I didn’t tell the whole truth. “Two thousand.”
“You’ve got to be fucking kidding me? You’re giving up work in a few weeks, and you know how dodgy the restaurant trade is after Christmas. Two thousand pounds? Christ, that’s three months rent!”
“Jason,” I pleaded, “it’s for the baby. I want him to have the best.”

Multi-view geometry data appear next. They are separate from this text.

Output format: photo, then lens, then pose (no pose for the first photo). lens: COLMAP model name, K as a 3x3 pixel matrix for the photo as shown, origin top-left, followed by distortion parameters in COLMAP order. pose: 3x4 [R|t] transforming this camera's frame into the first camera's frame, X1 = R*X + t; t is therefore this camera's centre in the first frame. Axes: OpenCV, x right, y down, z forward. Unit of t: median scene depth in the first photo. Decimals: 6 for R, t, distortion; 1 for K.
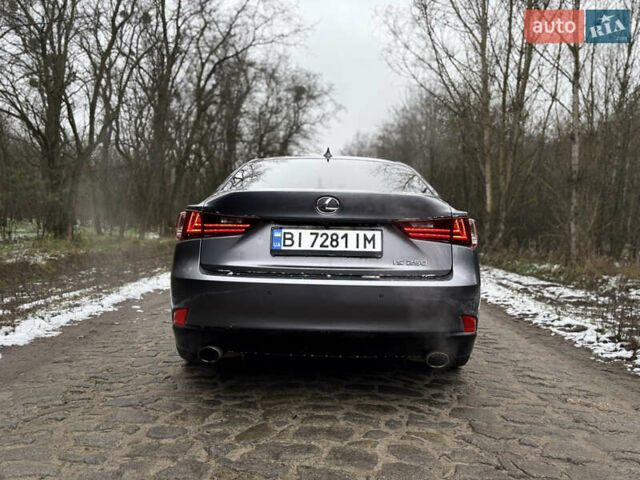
lens RADIAL K [[484.5, 0, 324.6], [0, 484.5, 233.9], [0, 0, 1]] dist [0.050864, -0.057243]
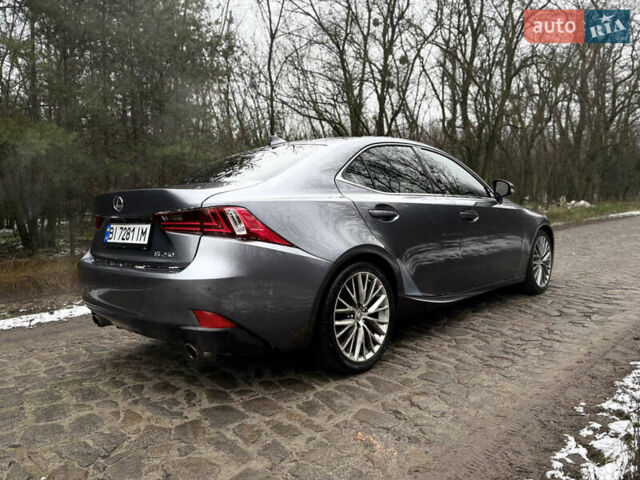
lens RADIAL K [[484.5, 0, 318.8], [0, 484.5, 240.6], [0, 0, 1]] dist [0.050864, -0.057243]
pose [[0.724284, -0.000083, -0.689502, 1.128459], [0.042809, 0.998076, 0.044848, -0.003175], [0.688171, -0.062000, 0.722894, 0.479600]]
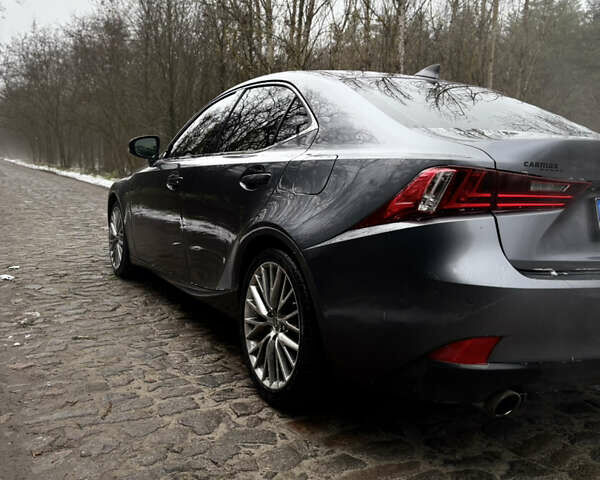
lens RADIAL K [[606.6, 0, 294.0], [0, 606.6, 234.7], [0, 0, 1]] dist [0.026585, 0.000000]
pose [[0.880187, -0.037379, 0.473152, -0.841517], [-0.014353, 0.994342, 0.105253, -0.043827], [-0.474409, -0.099434, 0.874671, 0.484245]]
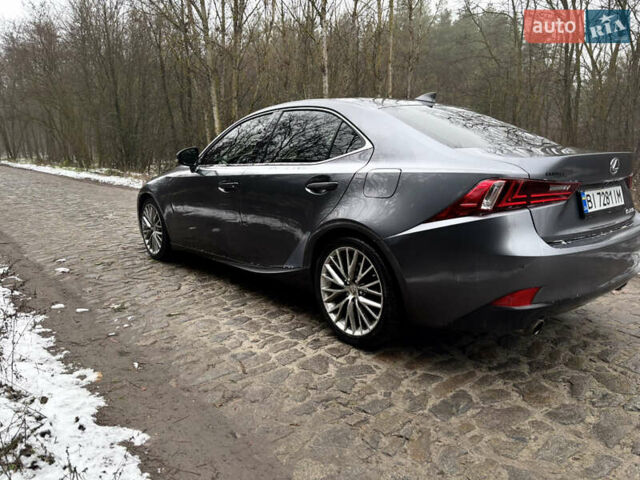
lens RADIAL K [[484.5, 0, 320.8], [0, 484.5, 241.6], [0, 0, 1]] dist [0.050864, -0.057243]
pose [[0.758537, -0.153855, 0.633207, -1.166415], [0.036988, 0.980326, 0.193888, -0.126547], [-0.650580, -0.123650, 0.749304, 0.585448]]
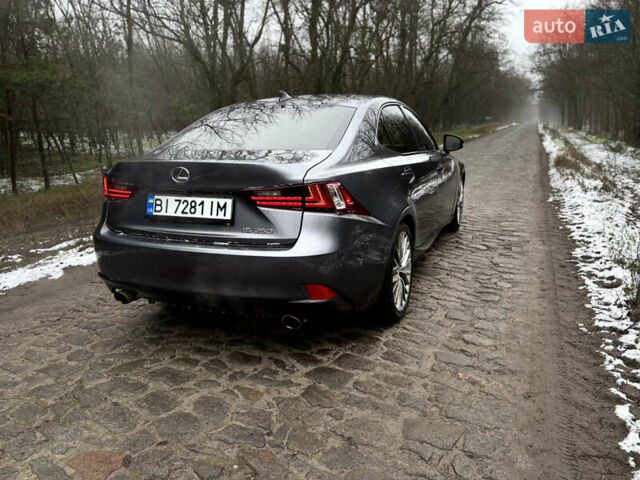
lens RADIAL K [[484.5, 0, 322.3], [0, 484.5, 241.5], [0, 0, 1]] dist [0.050864, -0.057243]
pose [[0.921740, 0.049151, -0.384681, 0.692371], [0.035746, 0.976945, 0.210477, -0.127231], [0.386157, -0.207756, 0.898732, 0.137708]]
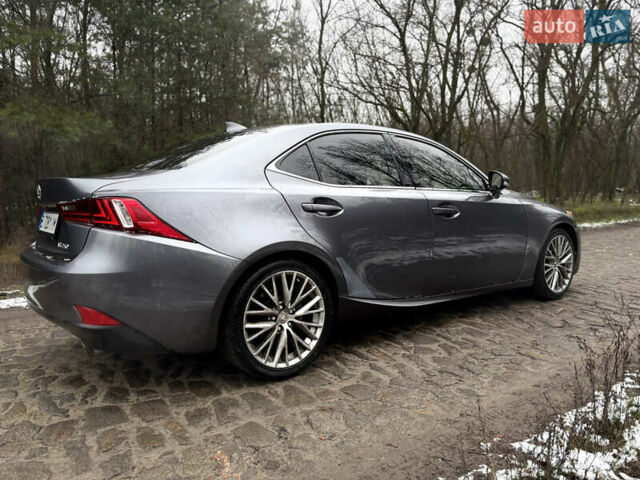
lens RADIAL K [[484.5, 0, 324.3], [0, 484.5, 239.0], [0, 0, 1]] dist [0.050864, -0.057243]
pose [[0.611671, 0.036796, -0.790256, 1.298666], [0.020263, 0.997861, 0.062146, -0.006600], [0.790853, -0.054025, 0.609618, 0.813057]]
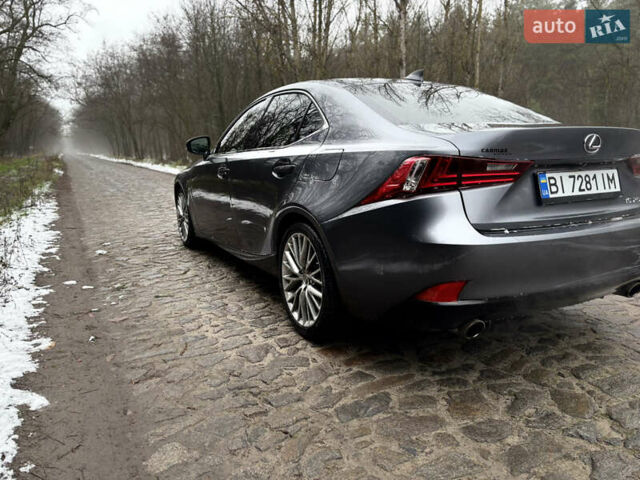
lens RADIAL K [[484.5, 0, 321.1], [0, 484.5, 241.4], [0, 0, 1]] dist [0.050864, -0.057243]
pose [[0.881908, -0.123004, 0.455092, -0.844017], [0.042487, 0.982170, 0.183129, -0.067175], [-0.469504, -0.142167, 0.871410, 0.423127]]
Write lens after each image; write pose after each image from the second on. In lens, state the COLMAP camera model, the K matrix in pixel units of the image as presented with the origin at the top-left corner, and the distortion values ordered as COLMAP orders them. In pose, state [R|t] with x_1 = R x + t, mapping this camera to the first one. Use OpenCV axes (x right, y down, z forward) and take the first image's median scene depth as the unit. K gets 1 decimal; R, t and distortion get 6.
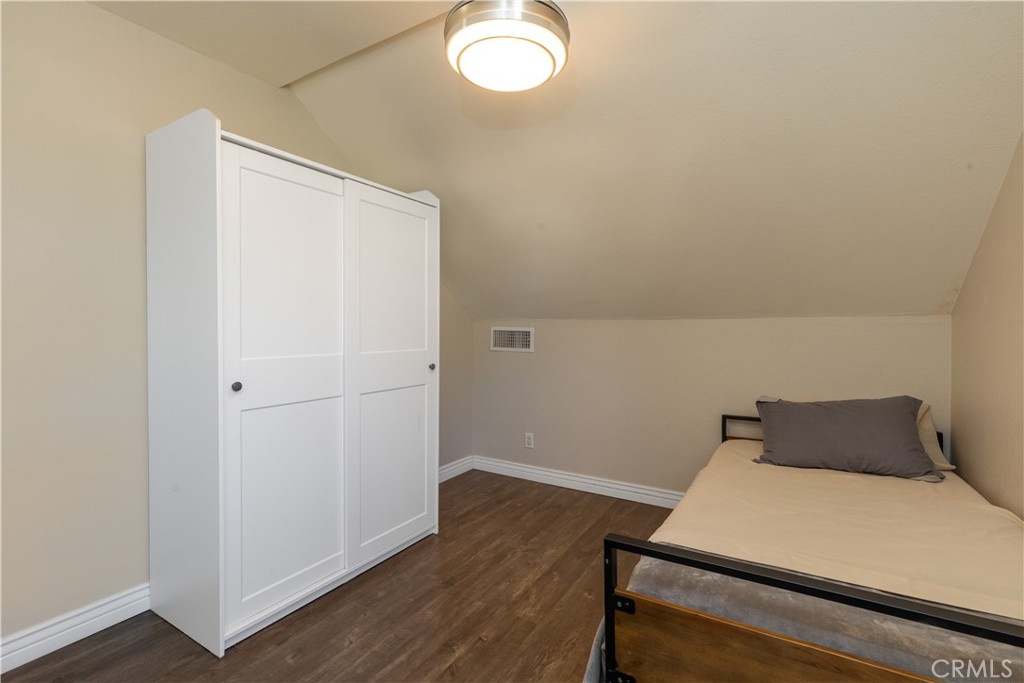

“Oh grow up, Rose. He won’t care about this crap.” With one hand you dismissed the room, all the hours I had spent getting it ready. “He’ll be happy in a travel cot as long as he’s loved.”
I suddenly saw my beautiful room through new eyes. It was grotesque.
“I’m sorry, Jason.” I put my hand on your arm but you pushed me away. I fell back, catching myself on the pram as I stumbled to the floor.
“You just don’t fucking think, do you? It’s all about you, isn’t it?”
Suddenly, a sharp pain stabbed my abdomen and I gasped, clutching my stomach.
“Don’t push the sympathy button. I’m going out.”
The pain came again, and I doubled over, one hand holding the pram chassis for support.
“Give it a rest, Rose.”
But the pain, worse than any period cramps, circled my abdomen and I crumpled, unable to stand, terrified.
“Jason. Oh, God. What’s happening?”
“You’re trying to keep me here, that’s what.”
I bent my head low to the carpet, eyes screwed tight against the sudden grip of agony, and heard the front door slam shut.
Arriving back at Bishop’s Hill after her meeting, Cate couldn’t settle. Her computer screen remained blank, despite her intention to at least begin Rose Wilks’ report. Her mind kept flitting back to Jason. His anger, her decision to leave quickly and spilling the coffee all over the carpet. The abrupt end with Jason crouched on the floor, fighting back sobs.
He hadn’t been able to cope with the interview, and was defensive from the outset. He was near tears when he spoke of his dead son, and also when she’d probed about his marriage to Emma. He was a hurt and angry man. But still he stayed with Rose, and didn’t condemn her for stalking Emma. Cate wasn’t clear how he’d been able to forgive her. In fact he acted as if Rose had done nothing wrong, even though he knew she had entered the Hatcher’s home and nursed their son.
Cate hadn’t known that Rose was unable to have children. Her own stomach contracted at the thought of forever having only emptiness inside. Jason would have found that hard too, but there was something else about his behaviour that made her wary. He was hiding something and she recalled his parting words.